Online Reputation Management

Online Reputation for Businesses: It’s Personal, As Far As CEOs Are Concerned

Business online reputations that have gone bad do not beat down just revenues. Any CEO who heads a digitally disparaged business will sooner learn the discomfort of being equated with the company he or she runs, especially when Google search results do not really sieve name and company affiliations. In any case, a CEO ideally defends the company tooth and nail, but waging a war alone against the Internet is quixotic.

In a similar vein, CEOs usually have to keep their social media profiles in check for content that could be easily judged by the markets their companies are trying to attract. As the face of the business, CEOs have to earn the confidence of shareholders, important industry stakeholders, and even potential employees. In a sense, CEOs represent a brand. Or if the whole business was their brainchild, they ARE the brand.

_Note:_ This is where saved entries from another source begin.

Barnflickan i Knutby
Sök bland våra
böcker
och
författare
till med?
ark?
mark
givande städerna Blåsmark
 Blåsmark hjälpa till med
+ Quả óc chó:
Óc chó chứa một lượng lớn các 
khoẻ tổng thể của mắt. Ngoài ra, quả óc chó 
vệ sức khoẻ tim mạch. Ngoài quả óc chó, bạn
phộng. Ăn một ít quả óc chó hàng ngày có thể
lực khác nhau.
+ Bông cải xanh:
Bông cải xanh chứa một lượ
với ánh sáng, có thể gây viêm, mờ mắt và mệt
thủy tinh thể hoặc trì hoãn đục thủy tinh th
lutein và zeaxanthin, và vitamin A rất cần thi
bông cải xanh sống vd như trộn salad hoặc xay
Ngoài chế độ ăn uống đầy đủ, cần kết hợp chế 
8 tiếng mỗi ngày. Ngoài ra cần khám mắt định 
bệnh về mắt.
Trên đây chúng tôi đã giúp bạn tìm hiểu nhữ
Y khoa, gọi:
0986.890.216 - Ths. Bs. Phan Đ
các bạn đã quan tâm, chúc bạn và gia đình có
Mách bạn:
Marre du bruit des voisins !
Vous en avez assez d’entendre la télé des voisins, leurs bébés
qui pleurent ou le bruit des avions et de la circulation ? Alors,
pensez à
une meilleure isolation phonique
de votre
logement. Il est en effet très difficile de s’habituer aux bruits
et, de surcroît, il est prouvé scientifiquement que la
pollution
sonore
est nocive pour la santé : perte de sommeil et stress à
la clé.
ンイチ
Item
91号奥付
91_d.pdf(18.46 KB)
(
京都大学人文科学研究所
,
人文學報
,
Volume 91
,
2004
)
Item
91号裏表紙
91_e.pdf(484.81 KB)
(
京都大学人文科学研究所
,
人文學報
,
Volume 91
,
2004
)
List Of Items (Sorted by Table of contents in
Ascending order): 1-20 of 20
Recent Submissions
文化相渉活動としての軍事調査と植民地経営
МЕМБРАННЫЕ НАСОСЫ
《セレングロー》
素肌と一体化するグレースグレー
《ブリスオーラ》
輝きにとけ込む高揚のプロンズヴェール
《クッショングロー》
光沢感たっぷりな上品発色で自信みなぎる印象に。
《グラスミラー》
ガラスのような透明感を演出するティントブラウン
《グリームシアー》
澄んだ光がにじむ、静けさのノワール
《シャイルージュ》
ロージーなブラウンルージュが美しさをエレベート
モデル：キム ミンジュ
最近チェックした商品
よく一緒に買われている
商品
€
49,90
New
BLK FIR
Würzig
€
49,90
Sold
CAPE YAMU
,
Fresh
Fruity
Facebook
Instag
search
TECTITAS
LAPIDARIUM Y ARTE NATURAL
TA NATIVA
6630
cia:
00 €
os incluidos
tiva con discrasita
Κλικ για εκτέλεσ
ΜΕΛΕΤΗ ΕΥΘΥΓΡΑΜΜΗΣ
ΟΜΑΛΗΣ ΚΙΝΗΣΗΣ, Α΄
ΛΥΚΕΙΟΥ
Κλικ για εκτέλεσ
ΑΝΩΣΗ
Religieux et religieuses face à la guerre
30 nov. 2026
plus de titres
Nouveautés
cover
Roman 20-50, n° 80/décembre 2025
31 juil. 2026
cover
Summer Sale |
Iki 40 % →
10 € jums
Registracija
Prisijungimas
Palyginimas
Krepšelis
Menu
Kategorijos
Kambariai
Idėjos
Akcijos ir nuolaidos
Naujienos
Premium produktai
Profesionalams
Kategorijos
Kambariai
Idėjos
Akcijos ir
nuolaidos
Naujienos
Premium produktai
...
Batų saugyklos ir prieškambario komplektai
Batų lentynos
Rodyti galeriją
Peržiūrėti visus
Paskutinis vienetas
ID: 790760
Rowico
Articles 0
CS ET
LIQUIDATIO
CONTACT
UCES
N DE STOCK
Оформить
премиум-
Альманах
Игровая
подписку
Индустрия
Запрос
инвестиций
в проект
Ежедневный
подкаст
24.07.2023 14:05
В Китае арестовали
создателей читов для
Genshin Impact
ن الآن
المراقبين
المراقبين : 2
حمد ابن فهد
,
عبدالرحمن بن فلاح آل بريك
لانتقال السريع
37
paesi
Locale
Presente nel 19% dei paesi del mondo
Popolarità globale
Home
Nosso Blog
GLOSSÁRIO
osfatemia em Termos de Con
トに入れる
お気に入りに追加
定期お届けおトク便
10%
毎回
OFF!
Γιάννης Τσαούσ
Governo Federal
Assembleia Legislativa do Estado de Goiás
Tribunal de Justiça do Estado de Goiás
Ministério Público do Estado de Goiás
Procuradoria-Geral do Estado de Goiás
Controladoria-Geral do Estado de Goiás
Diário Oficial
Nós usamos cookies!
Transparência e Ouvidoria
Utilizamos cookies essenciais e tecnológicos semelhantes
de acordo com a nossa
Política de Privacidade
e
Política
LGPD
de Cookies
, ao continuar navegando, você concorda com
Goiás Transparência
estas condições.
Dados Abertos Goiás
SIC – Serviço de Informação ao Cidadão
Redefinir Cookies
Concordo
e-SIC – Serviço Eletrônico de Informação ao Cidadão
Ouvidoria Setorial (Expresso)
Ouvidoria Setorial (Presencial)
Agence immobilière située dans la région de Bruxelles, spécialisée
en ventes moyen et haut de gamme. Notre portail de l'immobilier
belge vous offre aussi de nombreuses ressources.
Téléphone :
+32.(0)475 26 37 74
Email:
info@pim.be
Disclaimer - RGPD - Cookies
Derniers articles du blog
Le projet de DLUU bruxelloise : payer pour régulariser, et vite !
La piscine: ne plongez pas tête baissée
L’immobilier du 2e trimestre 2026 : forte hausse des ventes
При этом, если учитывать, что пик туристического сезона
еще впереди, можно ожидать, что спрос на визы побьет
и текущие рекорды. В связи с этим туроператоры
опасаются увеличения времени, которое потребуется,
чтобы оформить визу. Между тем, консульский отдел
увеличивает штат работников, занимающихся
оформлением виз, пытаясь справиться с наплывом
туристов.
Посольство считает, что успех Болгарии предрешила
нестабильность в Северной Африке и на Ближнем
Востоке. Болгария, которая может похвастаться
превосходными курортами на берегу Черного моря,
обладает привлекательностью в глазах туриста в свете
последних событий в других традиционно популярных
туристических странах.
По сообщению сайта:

So how does one continue to cultivate and build a brand that has been through the mud? It’s always better to start clean. And while some reputation management experts understand that everyone has a past, this does not excuse complacency towards an online cleanup job.

A simple personal indiscretion published on a social media platform can snowball into an irreversible case of failure of public confidence. Forbes knows that mistakes are precisely the grist media needs to put businesses on the headline. Even unsensational reporting aside, the media’s slants clue in investors on the businesses that are effectively run and managed.

There are CEOs who are forever infamous either for a previous faux pas or brushes with the law. Some, however, seem to have helped their descent to infamy by constant bad press arising from a carelessly handled interview and other antics. While Martha Stewart seems to have erased some public memories of her prison stint, she remains blotted in Google search results. It took her some years to rebuild her influence as a stylish homemaking empire, but one wonders how far she could have gone without her record.